▶ **EXERCISE AIM**
Go through the entries below and collect each line with the string "LIGA" in it.

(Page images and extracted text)

%%

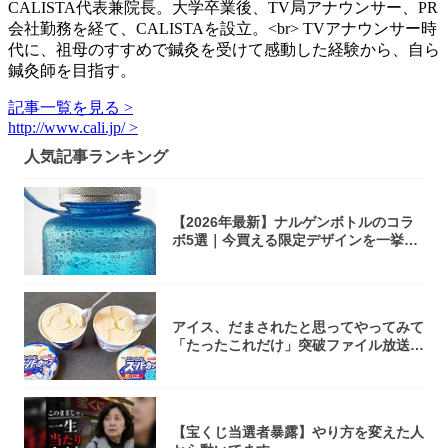
CALISTA代表兼院長。大学卒業後、TV局アナウンサー、PR
会社勤務を経て、CALISTAを設立。<br> TVアナウンサー時
代に、祖母のすすめで鍼灸を受けて感動した経験から、自ら
鍼灸師を目指す。
記事一覧を見る >
http://www.cali.jp/ >
人気記事ランキング
【2026年最新】ナルゲンボトルのコラ
ボ5選｜今買える限定デザインを一挙紹
介！
アイス、だまされたと思ってやってみて
「たったこれだけ」突破ファイル放送で
大注目！...
【宝くじ当選者暴露】やり方を変えた人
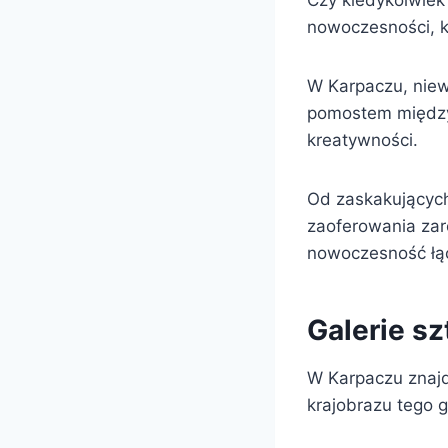
Czy kiedykolwiek 
nowoczesności, kt
W Karpaczu, niewi
pomostem między 
kreatywności.
Od zaskakujących
zaoferowania zaró
nowoczesność łącz
Galerie sz
W Karpaczu znajdu
krajobrazu tego 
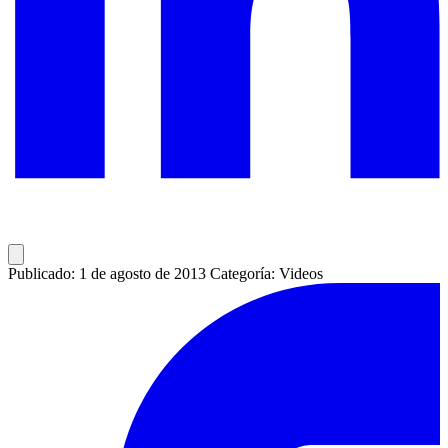
Publicado: 1 de agosto de 2013
Categoría: Videos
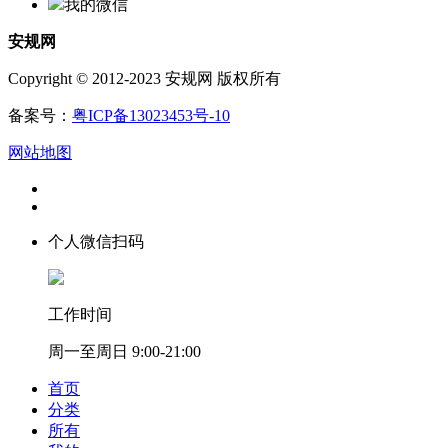
我的微信
安规网
Copyright © 2012-2023 安规网 版权所有
备案号：
粤ICP备13023453号-10
网站地图
个人微信扫码
工作时间
周一至周日 9:00-21:00
首页
分类
所有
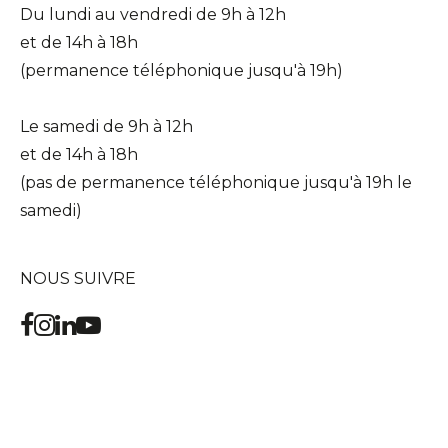
Du lundi au vendredi de 9h à 12h
et de 14h à 18h
(permanence téléphonique jusqu'à 19h)
Le samedi de 9h à 12h
et de 14h à 18h
(pas de permanence téléphonique jusqu'à 19h le
samedi)
NOUS SUIVRE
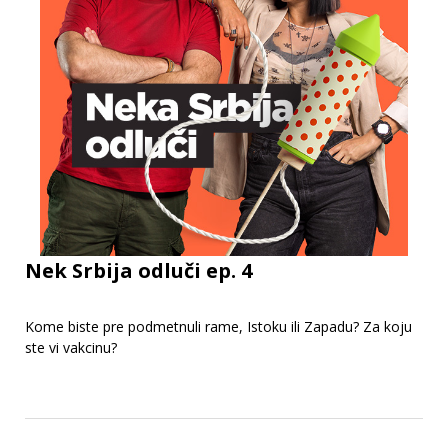
Nek Srbija odluči ep. 4
Kome biste pre podmetnuli rame, Istoku ili Zapadu? Za koju
ste vi vakcinu?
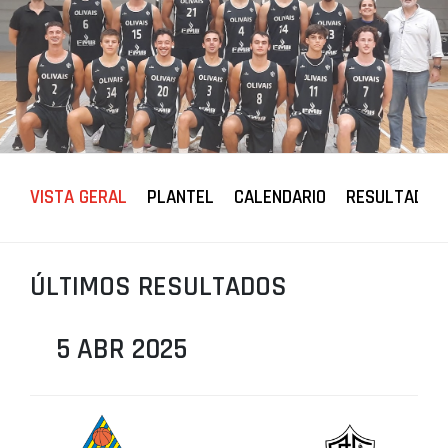
PROJETOS
LIGA BETCLIC MASCULINA
LIGA BETCLIC FEMININA
VISTA GERAL
PLANTEL
CALENDARIO
RESULTADOS
ÚLTIMOS RESULTADOS
5 ABR 2025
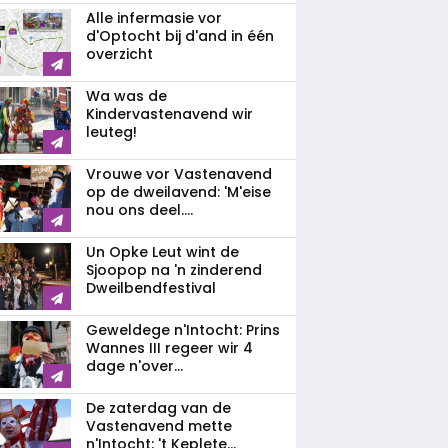
Alle infermasie vor
d'Optocht bij d'and in één
overzicht
Wa was de
Kindervastenavend wir
leuteg!
Vrouwe vor Vastenavend
op de dweilavend: 'M'eise
nou ons deel....
Un Opke Leut wint de
Sjoopop na 'n zinderend
Dweilbendfestival
Geweldege n'Intocht: Prins
Wannes III regeer wir 4
dage n'over...
De zaterdag van de
Vastenavend mette
n'Intocht: 't Keplete...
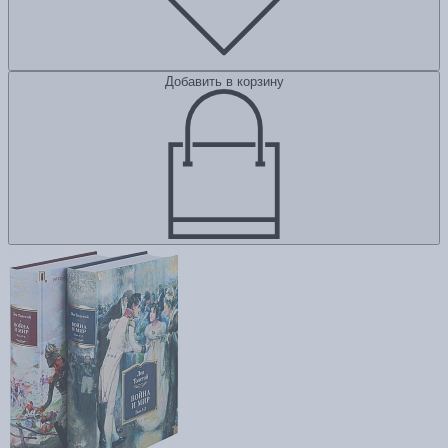
Добавить в корзину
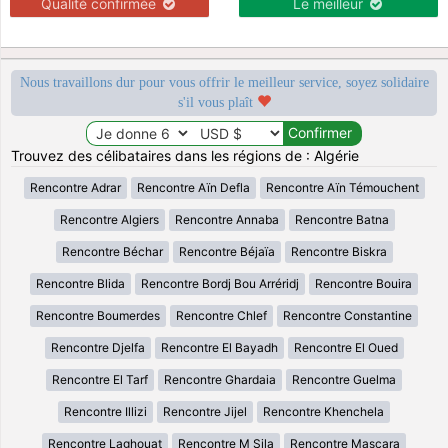
Qualité confirmée
Le meilleur
Nous travaillons dur pour vous offrir le meilleur service, soyez solidaire
s'il vous plaît
Trouvez des célibataires dans les régions de : Algérie
Rencontre Adrar
Rencontre Aïn Defla
Rencontre Aïn Témouchent
Rencontre Algiers
Rencontre Annaba
Rencontre Batna
Rencontre Béchar
Rencontre Béjaïa
Rencontre Biskra
Rencontre Blida
Rencontre Bordj Bou Arréridj
Rencontre Bouira
Rencontre Boumerdes
Rencontre Chlef
Rencontre Constantine
Rencontre Djelfa
Rencontre El Bayadh
Rencontre El Oued
Rencontre El Tarf
Rencontre Ghardaia
Rencontre Guelma
Rencontre Illizi
Rencontre Jijel
Rencontre Khenchela
Rencontre Laghouat
Rencontre M Sila
Rencontre Mascara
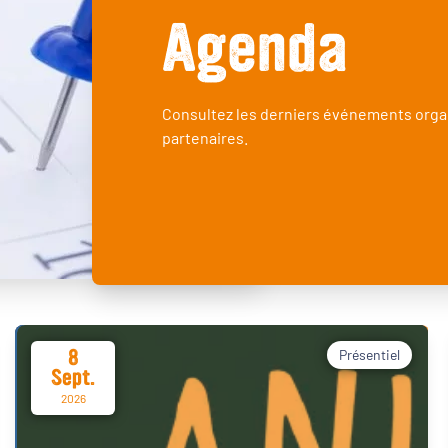
Agenda
Consultez les derniers événements orga
partenaires.
8
Présentiel
Sept.
2026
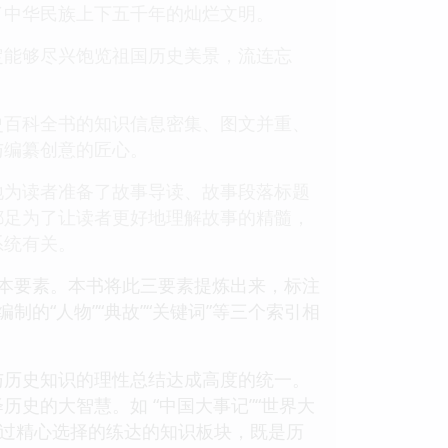
了中华民族上下五千年的灿烂文明。
定能够尽兴饱览祖国历史美景，流连忘
史百科全书的知识信息密集、图文并重、
与编纂创意的匠心。
地为读者准备了故事导读、故事段落标题
都足为了让读者更好地理解故事的精髓，
系统有关。
基本要素。本书将此三要素提炼出来，标注
的“人物”“典故”“关键词”等三个索引相
与历史知识的理性总结达成高度的统一。
史的大智慧。如 “中国大事记”“世界大
经过精心选择的练达的知识板块，既是历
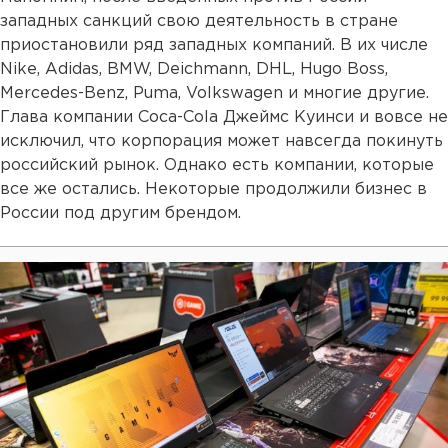
западных санкций свою деятельность в стране
приостановили ряд западных компаний. В их числе
Nike, Adidas, BMW, Deichmann, DHL, Hugo Boss,
Mercedes-Benz, Puma, Volkswagen и многие другие.
Глава компании Coca-Cola Джеймс Куинси и вовсе не
исключил, что корпорация может навсегда покинуть
российский рынок. Однако есть компании, которые
все же остались. Некоторые продолжили бизнес в
России под другим брендом.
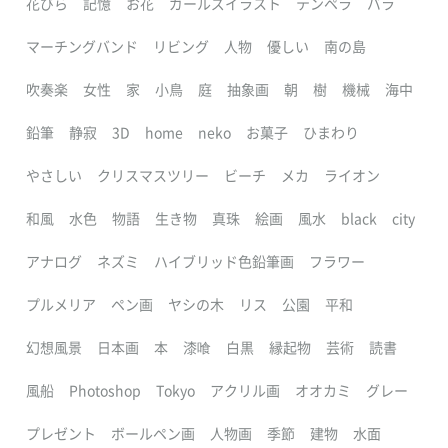
花びら
記憶
お花
ガールズイラスト
テンペラ
バラ
マーチングバンド
リビング
人物
優しい
南の島
吹奏楽
女性
家
小鳥
庭
抽象画
朝
樹
機械
海中
鉛筆
静寂
3D
home
neko
お菓子
ひまわり
やさしい
クリスマスツリー
ビーチ
メカ
ライオン
和風
水色
物語
生き物
真珠
絵画
風水
black
city
アナログ
ネズミ
ハイブリッド色鉛筆画
フラワー
プルメリア
ペン画
ヤシの木
リス
公園
平和
幻想風景
日本画
本
漆喰
白黒
縁起物
芸術
読書
風船
Photoshop
Tokyo
アクリル画
オオカミ
グレー
プレゼント
ボールペン画
人物画
季節
建物
水面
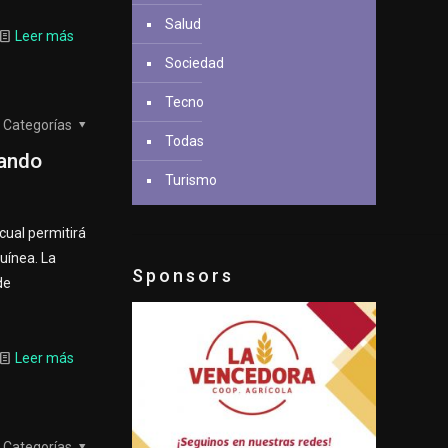
Salud
Leer más
Sociedad
Tecno
Categorías
Todas
rando
Turismo
cual permitirá
uínea. La
Sponsors
de
Leer más
Categorías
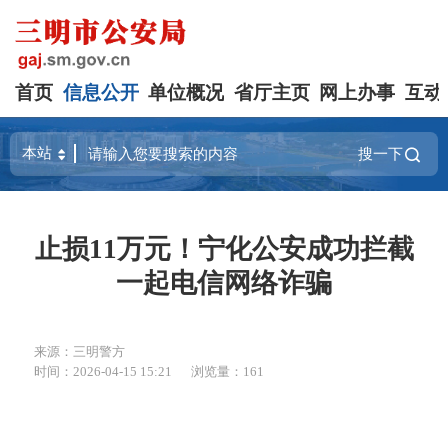
首页
信息公开
单位概况
省厅主页
网上办事
互动
搜一下
止损11万元！宁化公安成功拦截
一起电信网络诈骗
来源：三明警方
时间：2026-04-15 15:21
浏览量：161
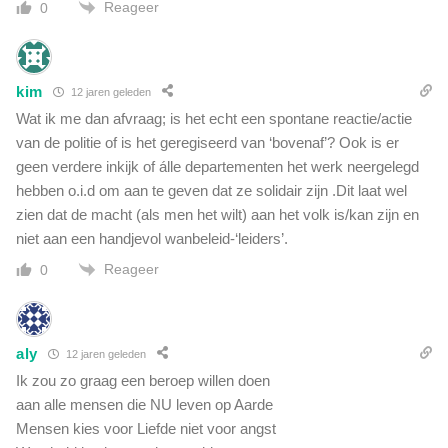
Reageer
0
kim
12 jaren geleden
Wat ik me dan afvraag; is het echt een spontane reactie/actie
van de politie of is het geregiseerd van ‘bovenaf’? Ook is er
geen verdere inkijk of álle departementen het werk neergelegd
hebben o.i.d om aan te geven dat ze solidair zijn .Dit laat wel
zien dat de macht (als men het wilt) aan het volk is/kan zijn en
niet aan een handjevol wanbeleid-‘leiders’.
Reageer
0
aly
12 jaren geleden
Ik zou zo graag een beroep willen doen
aan alle mensen die NU leven op Aarde
Mensen kies voor Liefde niet voor angst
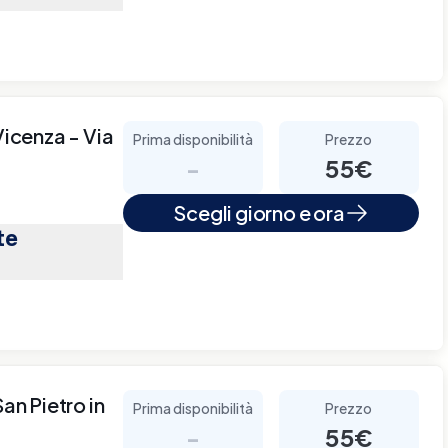
Vicenza - Via
Prima disponibilità
Prezzo
-
55€
Scegli giorno e ora
te
an Pietro in
Prima disponibilità
Prezzo
-
55€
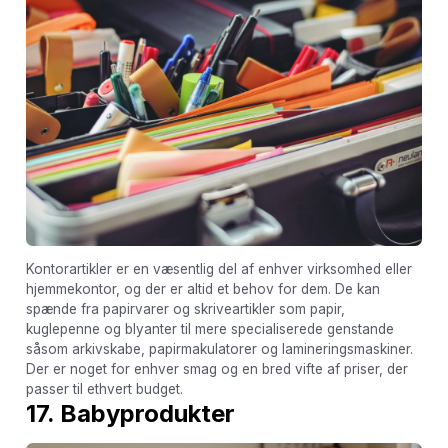
Kontorartikler er en væsentlig del af enhver virksomhed eller
hjemmekontor, og der er altid et behov for dem. De kan
spænde fra papirvarer og skriveartikler som papir,
kuglepenne og blyanter til mere specialiserede genstande
såsom arkivskabe, papirmakulatorer og lamineringsmaskiner.
Der er noget for enhver smag og en bred vifte af priser, der
passer til ethvert budget.
17. Babyprodukter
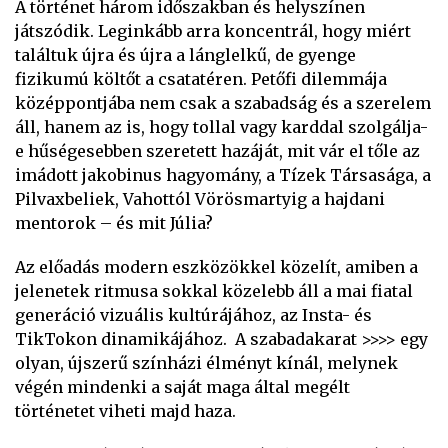
A történet három időszakban és helyszínen
játszódik. Leginkább arra koncentrál, hogy miért
találtuk újra és újra a lánglelkű, de gyenge
fizikumú költőt a csatatéren. Petőfi dilemmája
középpontjába nem csak a szabadság és a szerelem
áll, hanem az is, hogy tollal vagy karddal szolgálja-
e hűségesebben szeretett hazáját, mit vár el tőle az
imádott jakobinus hagyomány, a Tízek Társasága, a
Pilvaxbeliek, Vahottól Vörösmartyig a hajdani
mentorok – és mit Júlia?
Az előadás modern eszközökkel közelít, amiben a
jelenetek ritmusa sokkal közelebb áll a mai fiatal
generáció vizuális kultúrájához, az Insta- és
TikTokon dinamikájához. A szabadakarat >>>> egy
olyan, újszerű színházi élményt kínál, melynek
végén mindenki a saját maga által megélt
történetet viheti majd haza.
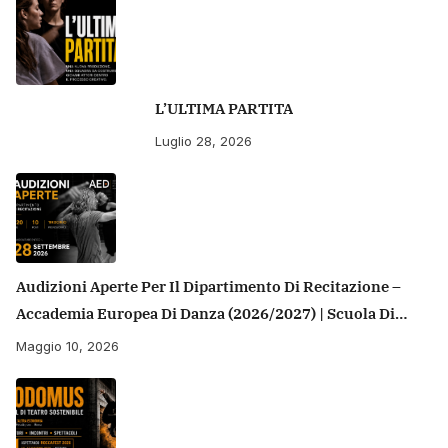
L’ULTIMA PARTITA
Luglio 28, 2026
Audizioni Aperte Per Il Dipartimento Di Recitazione –
Accademia Europea Di Danza (2026/2027) | Scuola Di
Recitazione A Roma
Maggio 10, 2026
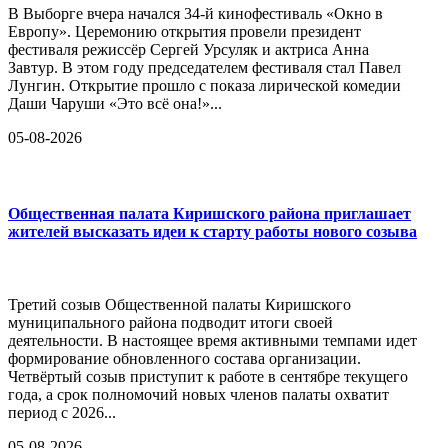
В Выборге вчера начался 34-й кинофестиваль «Окно в
Европу». Церемонию открытия провели президент
фестиваля режиссёр Сергей Урсуляк и актриса Анна
Завтур. В этом году председателем фестиваля стал Павел
Лунгин. Открытие прошло с показа лирической комедии
Даши Чаруши «Это всё она!»...
05-08-2026
Общественная палата Киришского района приглашает
жителей высказать идеи к старту работы нового созыва
Третий созыв Общественной палаты Киришского
муниципального района подводит итоги своей
деятельности. В настоящее время активными темпами идет
формирование обновленного состава организации.
Четвёртый созыв приступит к работе в сентябре текущего
года, а срок полномочий новых членов палаты охватит
период с 2026...
05-08-2026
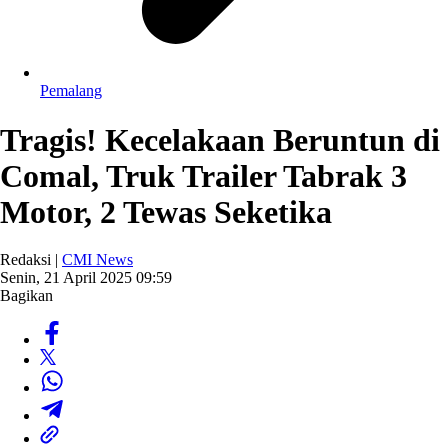
Pemalang
Tragis! Kecelakaan Beruntun di
Comal, Truk Trailer Tabrak 3
Motor, 2 Tewas Seketika
Redaksi |
CMI News
Senin, 21 April 2025 09:59
Bagikan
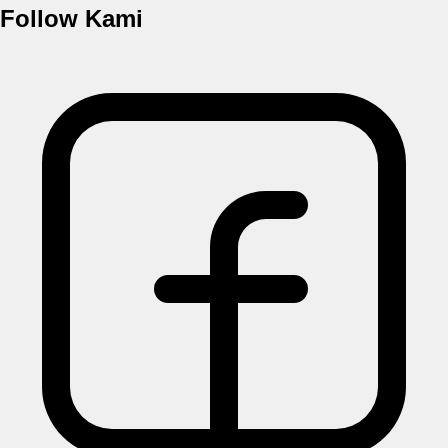
Follow Kami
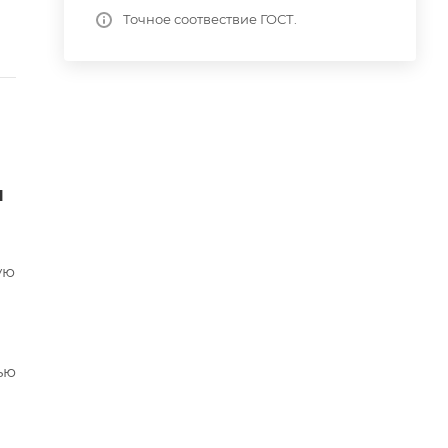
Точное соотвествие ГОСТ.
я
ую
ью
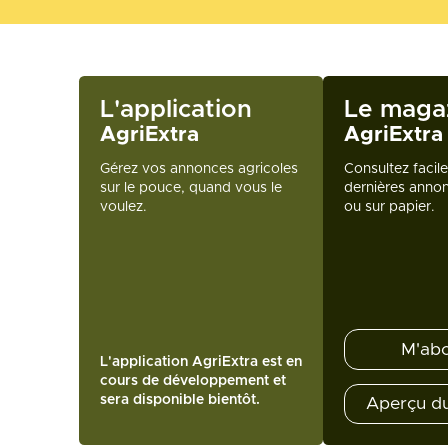
L'application
Le maga
AgriExtra
AgriExtra
Gérez vos annonces agricoles
Consultez facil
sur le pouce, quand vous le
dernières annon
voulez.
ou sur papier.
M'ab
L'application AgriExtra est en
cours de développement et
sera disponible bientôt.
Aperçu d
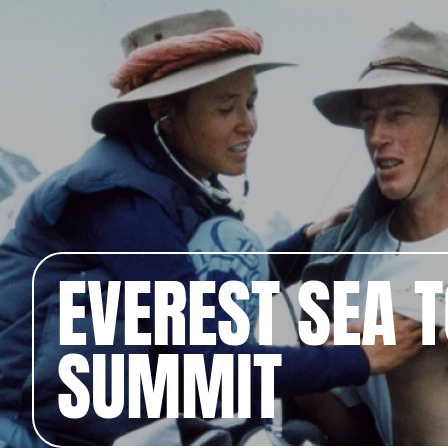
EVEREST SEA 
SUMMIT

%%

▶ **EXPECTED OUTPUT**
LIGA BETCLIC MASCULINA
LIGA BETCLIC FEMININA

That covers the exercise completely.